Data for analysis section start

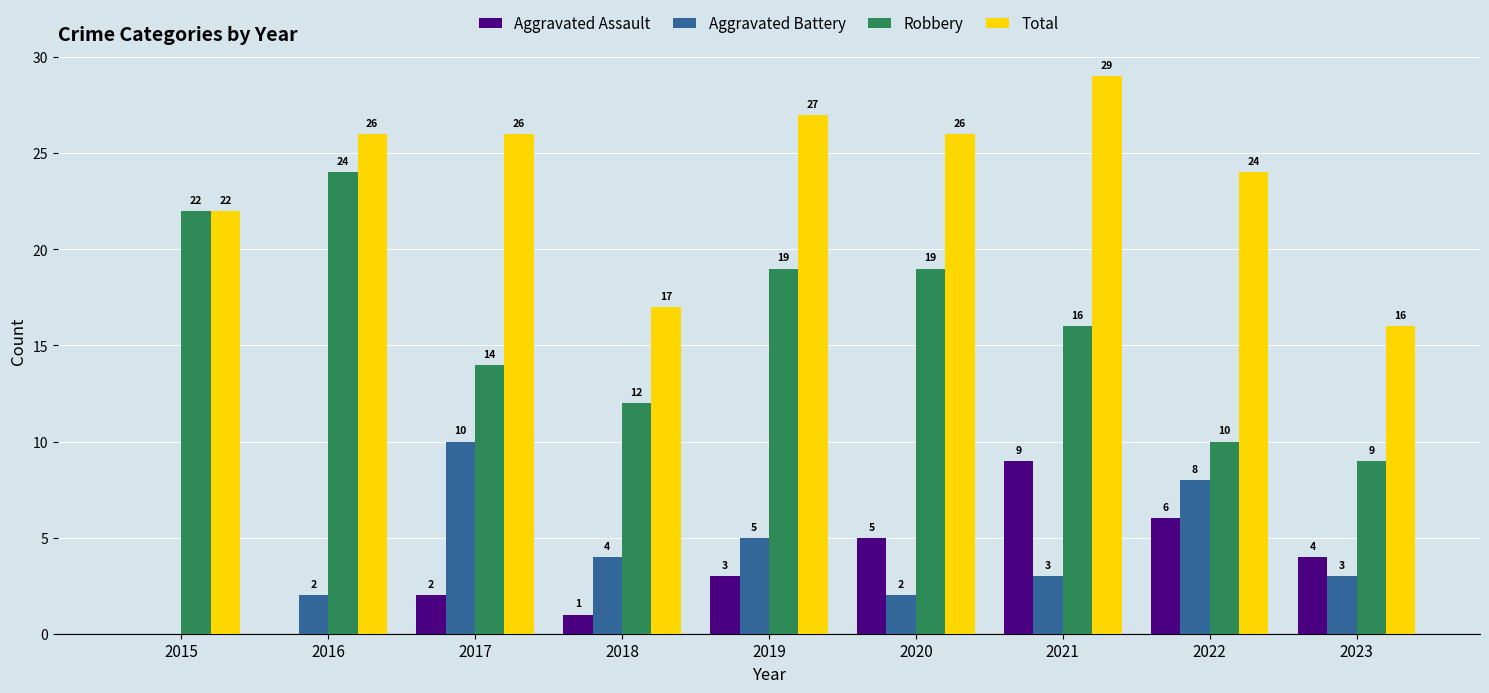

Does the chart contain stacked bars?

No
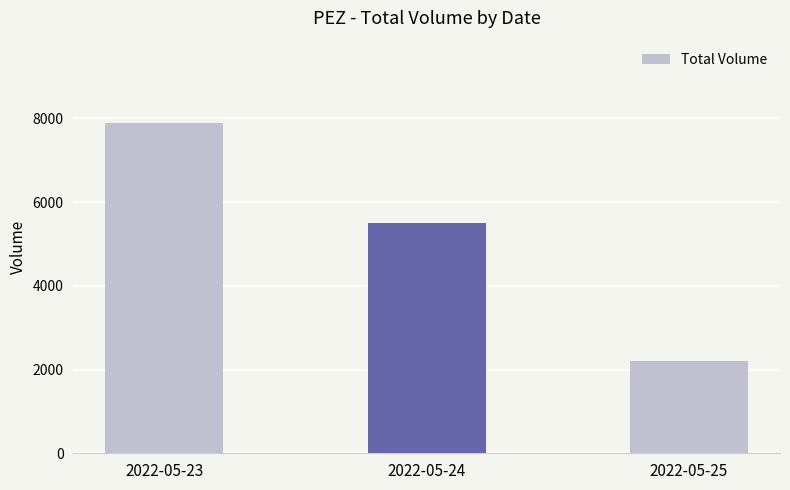

Rank the categories by value from highest to lowest.

2022-05-23, 2022-05-24, 2022-05-25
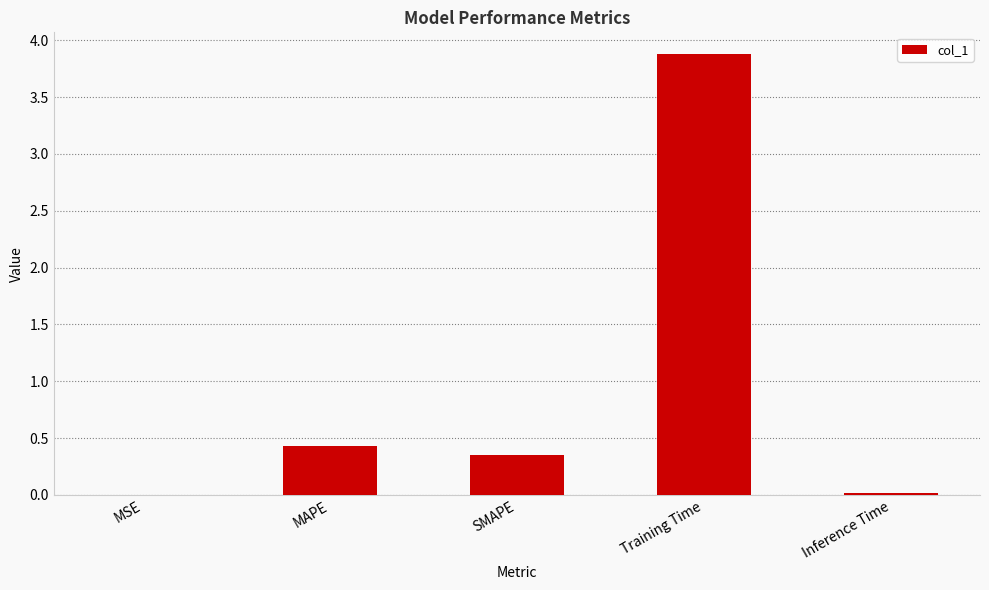

Is it true that the value at SMAPE is 0.1?

False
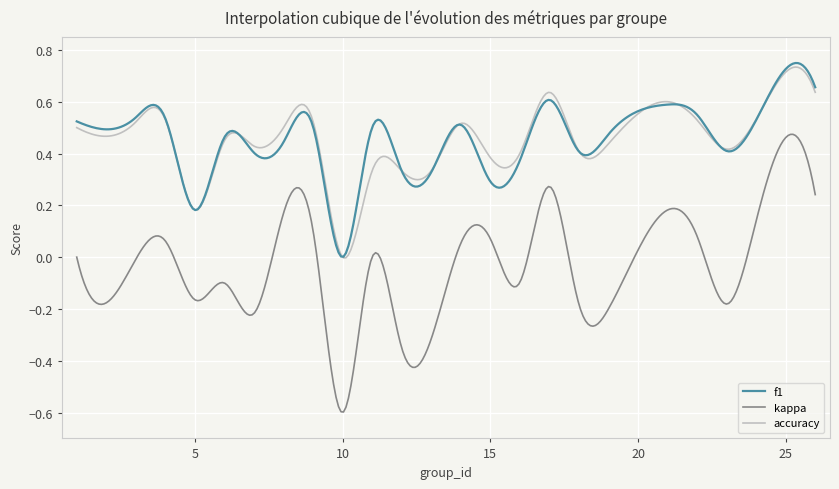

True or false: accuracy and kappa cross at least once.

False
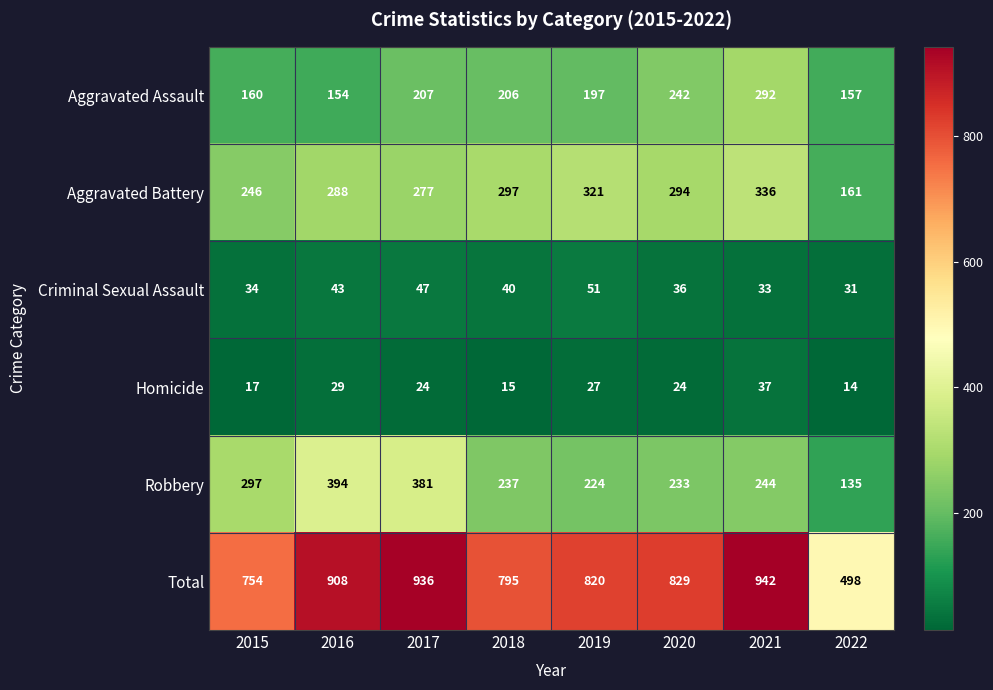

List the series in order of their peak value, highest first.

Total, Robbery, Aggravated Battery, Aggravated Assault, Criminal Sexual Assault, Homicide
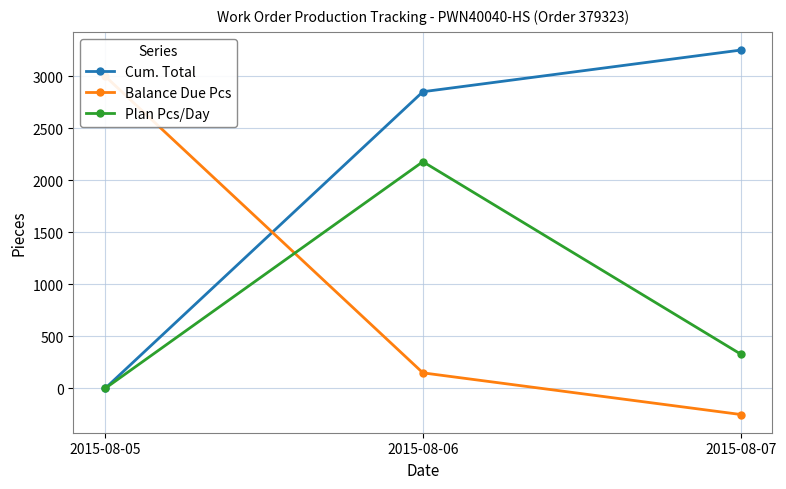

What is the difference between the maximum and minimum values in the Cum. Total series?

3250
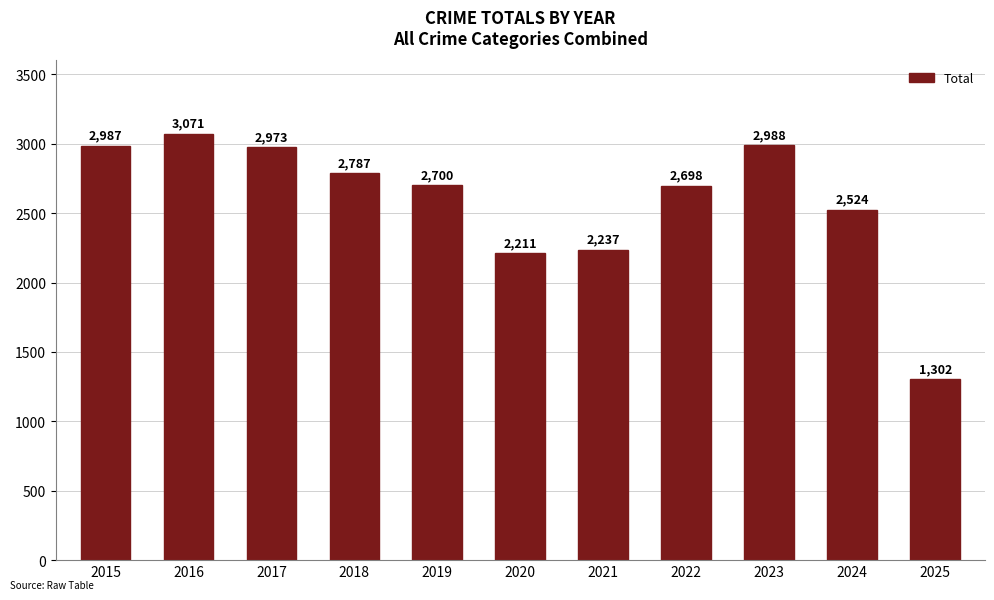

Reading right to left, extract all data points from this chart.

1302	2524	2988	2698	2237	2211	2700	2787	2973	3071	2987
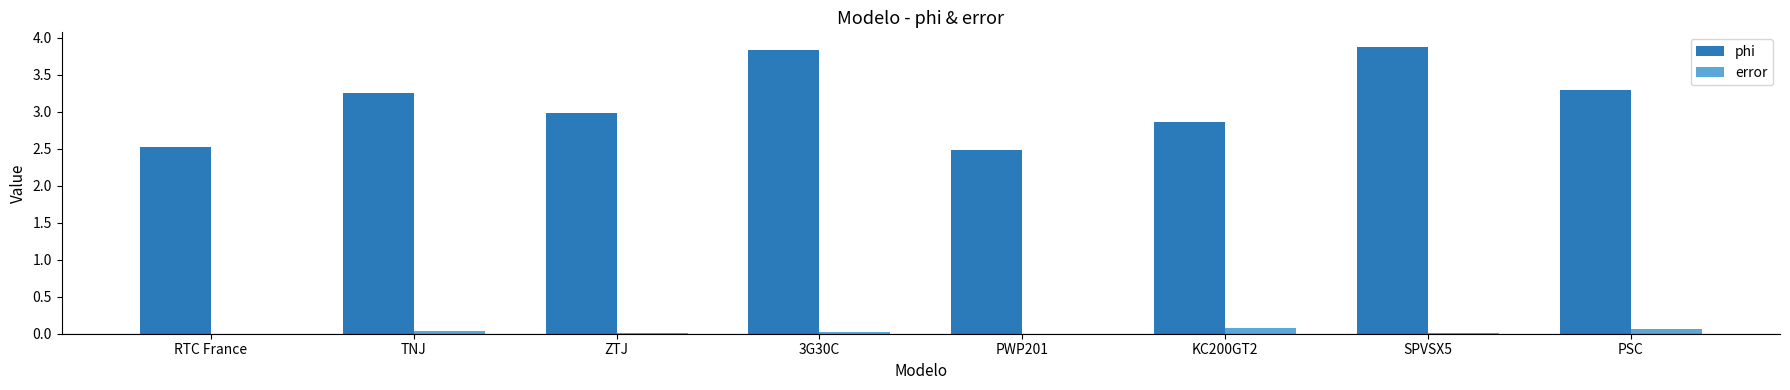

Which series has the largest total across all categories?

phi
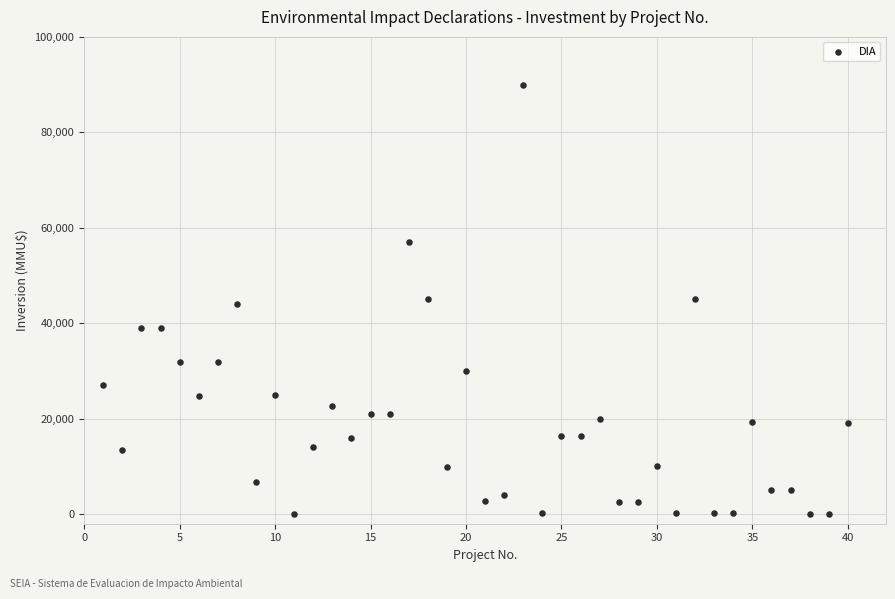

What is the range of Y values (max minus min)?

89990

Data for analysis section end

→ **Requirement**: Arrange the lines above as a JSON list of strings with one string for each line, skipping blank lines and leaving out the pictures.

→ **Solution**:
[
  "Does the chart contain stacked bars?",
  "No",
  "Rank the categories by value from highest to lowest.",
  "2022-05-23, 2022-05-24, 2022-05-25",
  "Is it true that the value at SMAPE is 0.1?",
  "False",
  "True or false: accuracy and kappa cross at least once.",
  "False",
  "List the series in order of their peak value, highest first.",
  "Total, Robbery, Aggravated Battery, Aggravated Assault, Criminal Sexual Assault, Homicide",
  "What is the difference between the maximum and minimum values in the Cum. Total series?",
  "3250",
  "Reading right to left, extract all data points from this chart.",
  "1302\t2524\t2988\t2698\t2237\t2211\t2700\t2787\t2973\t3071\t2987",
  "Which series has the largest total across all categories?",
  "phi",
  "What is the range of Y values (max minus min)?",
  "89990"
]